Sunday, December 13, 2015

Matches or candles. . .

Once again I find myself wishing I had come up with the line:  We’re not just striking matches, but lighting candles.  The line is in reference to what happens in worship and is meant to condemn the kind of worship experiences in which people are spoon fed Jesus under the guise of religious entertainment or turning the gathering for worship into a means of evangelizing or substituting flashy media for solid Scripture or focusing upon self-awareness over the splendor of God's grace or making people spectators instead of participants or confusing faith with loving Jesus or mindlessly pursuing what people want for the moment or think they need this second instead of being faithful to the Gospel or using music to toy with the emotions of people instead of a conduit for the Gospel. . .

When you strike a match you see a sudden burst of flame.  Too often we confuse this with faith or mistake life in Christ for a constant series of flashes.  Life is not a stream of ever increasing emotional highs.  Just the opposite, life in Christ is lived out within the trenches of sin, disappointment, repentance, restoration, and renewal.  Too many churches seek a worship setting that strikes a match and leaves the people heading home in the afterglow when they should be lighting candles.  That is the problem with matches -- they burn bright and hot but quick and then there is nothing.  Too much of modern Christianity is designed to do just that in the life of the Christian and those within these churches face the real disappointment of emotional highs that cannot be maintained and unrealistic expectations about what faith is and how it is to be lived out.  So the unchurched are often people who were involved in Christianity but got burned out or burned up with nothing to sustain them through the long haul.  They burned bright and hot but only for a moment and then were left with a charred ember of what they thought was faith.

When you light a candle you do not get a sudden burst of great light.  Instead you get a small glow that is fragile but, if it continues, will burn into a sturdy flame that can withstand wind and remain burning.  We need to spend more time lighting candles that are meant for a long, steady light in the darkness rather than a quick, sudden burst that goes as quickly as it comes.

Nowhere is this more true than with the way we treat our youth.  Even liturgical churches have succumbed to the false idea that children cannot understand or appreciate the things of God without being entertained, usually with the latest and greatest technological toys, and spoon fed baby food instead of the solid food of Christ and Him crucified.  Whether at national or regional events or in the home parish, our great temptation is to entertain our kids to death rather than light their candles with the light of Christ and His Word.  We give them unrealistic expectations of what it means to live as a Christian in the world.  We dazzle them in the moment and leave them ill equipped to deal with the realities of a world in conflict with the faith and their own confusing lives as people in but not of the world.  We give them fun instead of Jesus and the fun we give them is but a pale imitation of the things they already have access to in the mall, the internet, and their smart phones.

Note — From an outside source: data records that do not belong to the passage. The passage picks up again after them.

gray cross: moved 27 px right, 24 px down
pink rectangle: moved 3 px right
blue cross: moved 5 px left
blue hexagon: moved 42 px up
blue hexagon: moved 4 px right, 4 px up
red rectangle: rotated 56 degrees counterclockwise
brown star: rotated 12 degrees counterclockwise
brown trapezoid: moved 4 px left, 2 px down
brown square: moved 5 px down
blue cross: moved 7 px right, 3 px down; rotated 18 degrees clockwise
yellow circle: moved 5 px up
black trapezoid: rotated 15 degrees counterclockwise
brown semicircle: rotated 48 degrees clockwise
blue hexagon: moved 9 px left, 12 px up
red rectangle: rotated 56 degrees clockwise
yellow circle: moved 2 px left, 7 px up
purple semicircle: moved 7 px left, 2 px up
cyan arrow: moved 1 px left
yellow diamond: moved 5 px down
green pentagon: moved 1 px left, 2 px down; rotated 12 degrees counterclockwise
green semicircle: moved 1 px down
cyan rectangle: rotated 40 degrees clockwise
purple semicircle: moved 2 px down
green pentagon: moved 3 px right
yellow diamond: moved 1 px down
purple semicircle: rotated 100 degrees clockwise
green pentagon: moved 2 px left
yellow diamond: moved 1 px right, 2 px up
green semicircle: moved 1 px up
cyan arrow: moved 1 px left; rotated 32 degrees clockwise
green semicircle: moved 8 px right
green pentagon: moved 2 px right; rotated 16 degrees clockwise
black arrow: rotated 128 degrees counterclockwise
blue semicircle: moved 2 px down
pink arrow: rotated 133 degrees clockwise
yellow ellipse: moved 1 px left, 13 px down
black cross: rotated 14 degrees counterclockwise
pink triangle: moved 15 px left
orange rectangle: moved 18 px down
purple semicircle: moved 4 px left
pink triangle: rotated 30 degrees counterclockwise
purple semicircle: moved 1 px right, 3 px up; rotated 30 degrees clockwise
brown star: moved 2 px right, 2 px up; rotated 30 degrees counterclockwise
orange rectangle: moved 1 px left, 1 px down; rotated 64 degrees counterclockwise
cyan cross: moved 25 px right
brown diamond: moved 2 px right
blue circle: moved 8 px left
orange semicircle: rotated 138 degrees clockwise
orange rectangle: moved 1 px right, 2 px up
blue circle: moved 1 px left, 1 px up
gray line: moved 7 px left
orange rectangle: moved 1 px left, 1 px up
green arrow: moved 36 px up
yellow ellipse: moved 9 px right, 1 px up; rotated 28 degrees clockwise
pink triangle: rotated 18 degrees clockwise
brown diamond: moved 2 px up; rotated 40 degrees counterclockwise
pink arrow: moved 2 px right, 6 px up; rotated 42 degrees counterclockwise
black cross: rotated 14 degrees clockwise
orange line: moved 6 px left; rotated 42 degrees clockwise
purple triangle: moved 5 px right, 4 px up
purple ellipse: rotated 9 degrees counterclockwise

A conversation revealed that a group of Lutheran youth had gone to a more orthodox Lutheran youth experience and left disappointed because it was like church, was not fun, and in fact was boring.  We did this to our youth and we do this to adults new to the faith and, when we dare to admit to ourselves, we confess that we too find worship and Christian life mostly boring and dull.  But that is the thing.  Life is filled with the routine, the ordinary, and the mundane.  Christian life is lived out in this same context.  Instead of killing the faith in our kids or poisoning the converts with the idea that faith is one emotional high after another, we need to be honest -- like Jesus!  We live our lives under the cross, in the world amid sin and as sinners whose hearts still long too much for that which is wrong and evil.  We constantly live out our faith within the cycle of sin and repentance that repairs, restores, and renews us from our failures before sin, temptation, and evil.  We bear a cross and not a ticket to excitement.  We will suffer and we will sacrifice in order to remain faithful but he who endures to the end WILL be saved.  We dare not grow so content with the world and its allure because our citizenship is in heaven and we long, like the groaning creation around us, for the new heavens and the new earth God has promised and prepared for those who love His appearing.

We have to stop trying to light matches and begin lighting candles with the Light of Christ that comes through the means of grace and, by the power of the Holy Spirit, transforms us into the people of God.  Our people are falling away, our new people are not staying, and our youth are running away because we have lied to them about what faith is and how Christian life is lived out.  This is a race but not to the finish line -- it is a race of endurance.  The slow and steady always wins.  To those planning worship, those preparing youth programs, and those who reach out to the unchurched, do not forget.  People are not matches but candles.